• **Exercise directions**: Reproduce the listing below in full, changing each occurrence of "Zamawiającego" to "Zleceniodawcy" and leaving everything else as it stands.
-- begin --
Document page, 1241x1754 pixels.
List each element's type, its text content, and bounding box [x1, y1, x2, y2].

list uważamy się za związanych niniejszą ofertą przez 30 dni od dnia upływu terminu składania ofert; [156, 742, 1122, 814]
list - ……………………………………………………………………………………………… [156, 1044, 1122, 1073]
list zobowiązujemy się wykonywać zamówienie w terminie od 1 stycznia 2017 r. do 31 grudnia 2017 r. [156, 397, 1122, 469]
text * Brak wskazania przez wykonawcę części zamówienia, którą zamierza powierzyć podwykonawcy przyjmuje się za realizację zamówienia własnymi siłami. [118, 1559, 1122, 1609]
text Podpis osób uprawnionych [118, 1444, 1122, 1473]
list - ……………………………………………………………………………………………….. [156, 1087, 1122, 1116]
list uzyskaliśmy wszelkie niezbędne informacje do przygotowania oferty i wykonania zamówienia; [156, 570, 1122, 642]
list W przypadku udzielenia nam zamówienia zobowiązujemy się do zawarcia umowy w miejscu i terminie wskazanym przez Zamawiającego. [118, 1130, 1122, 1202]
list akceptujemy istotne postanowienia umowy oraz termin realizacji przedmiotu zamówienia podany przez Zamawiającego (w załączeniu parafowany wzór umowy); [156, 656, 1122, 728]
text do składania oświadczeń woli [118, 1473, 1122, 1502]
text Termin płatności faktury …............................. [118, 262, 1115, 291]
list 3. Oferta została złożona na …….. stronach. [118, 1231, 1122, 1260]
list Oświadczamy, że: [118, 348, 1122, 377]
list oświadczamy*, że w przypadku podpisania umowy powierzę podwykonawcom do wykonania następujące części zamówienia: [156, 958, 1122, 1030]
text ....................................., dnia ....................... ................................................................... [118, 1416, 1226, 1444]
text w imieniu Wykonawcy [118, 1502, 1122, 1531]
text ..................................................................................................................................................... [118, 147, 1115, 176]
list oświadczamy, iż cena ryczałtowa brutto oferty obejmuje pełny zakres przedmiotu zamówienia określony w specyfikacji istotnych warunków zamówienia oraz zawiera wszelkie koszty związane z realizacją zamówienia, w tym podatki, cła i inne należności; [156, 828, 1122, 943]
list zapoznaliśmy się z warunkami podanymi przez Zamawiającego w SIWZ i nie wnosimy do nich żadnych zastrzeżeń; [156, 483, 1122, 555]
-- end --
• **Correct response**:
Document page, 1241x1754 pixels.
List each element's type, its text content, and bounding box [x1, y1, x2, y2].

list uważamy się za związanych niniejszą ofertą przez 30 dni od dnia upływu terminu składania ofert; [156, 742, 1122, 814]
list - ……………………………………………………………………………………………… [156, 1044, 1122, 1073]
list zobowiązujemy się wykonywać zamówienie w terminie od 1 stycznia 2017 r. do 31 grudnia 2017 r. [156, 397, 1122, 469]
text * Brak wskazania przez wykonawcę części zamówienia, którą zamierza powierzyć podwykonawcy przyjmuje się za realizację zamówienia własnymi siłami. [118, 1559, 1122, 1609]
text Podpis osób uprawnionych [118, 1444, 1122, 1473]
list - ……………………………………………………………………………………………….. [156, 1087, 1122, 1116]
list uzyskaliśmy wszelkie niezbędne informacje do przygotowania oferty i wykonania zamówienia; [156, 570, 1122, 642]
list W przypadku udzielenia nam zamówienia zobowiązujemy się do zawarcia umowy w miejscu i terminie wskazanym przez Zleceniodawcy. [118, 1130, 1122, 1202]
list akceptujemy istotne postanowienia umowy oraz termin realizacji przedmiotu zamówienia podany przez Zleceniodawcy (w załączeniu parafowany wzór umowy); [156, 656, 1122, 728]
text do składania oświadczeń woli [118, 1473, 1122, 1502]
text Termin płatności faktury …............................. [118, 262, 1115, 291]
list 3. Oferta została złożona na …….. stronach. [118, 1231, 1122, 1260]
list Oświadczamy, że: [118, 348, 1122, 377]
list oświadczamy*, że w przypadku podpisania umowy powierzę podwykonawcom do wykonania następujące części zamówienia: [156, 958, 1122, 1030]
text ....................................., dnia ....................... ................................................................... [118, 1416, 1226, 1444]
text w imieniu Wykonawcy [118, 1502, 1122, 1531]
text ..................................................................................................................................................... [118, 147, 1115, 176]
list oświadczamy, iż cena ryczałtowa brutto oferty obejmuje pełny zakres przedmiotu zamówienia określony w specyfikacji istotnych warunków zamówienia oraz zawiera wszelkie koszty związane z realizacją zamówienia, w tym podatki, cła i inne należności; [156, 828, 1122, 943]
list zapoznaliśmy się z warunkami podanymi przez Zleceniodawcy w SIWZ i nie wnosimy do nich żadnych zastrzeżeń; [156, 483, 1122, 555]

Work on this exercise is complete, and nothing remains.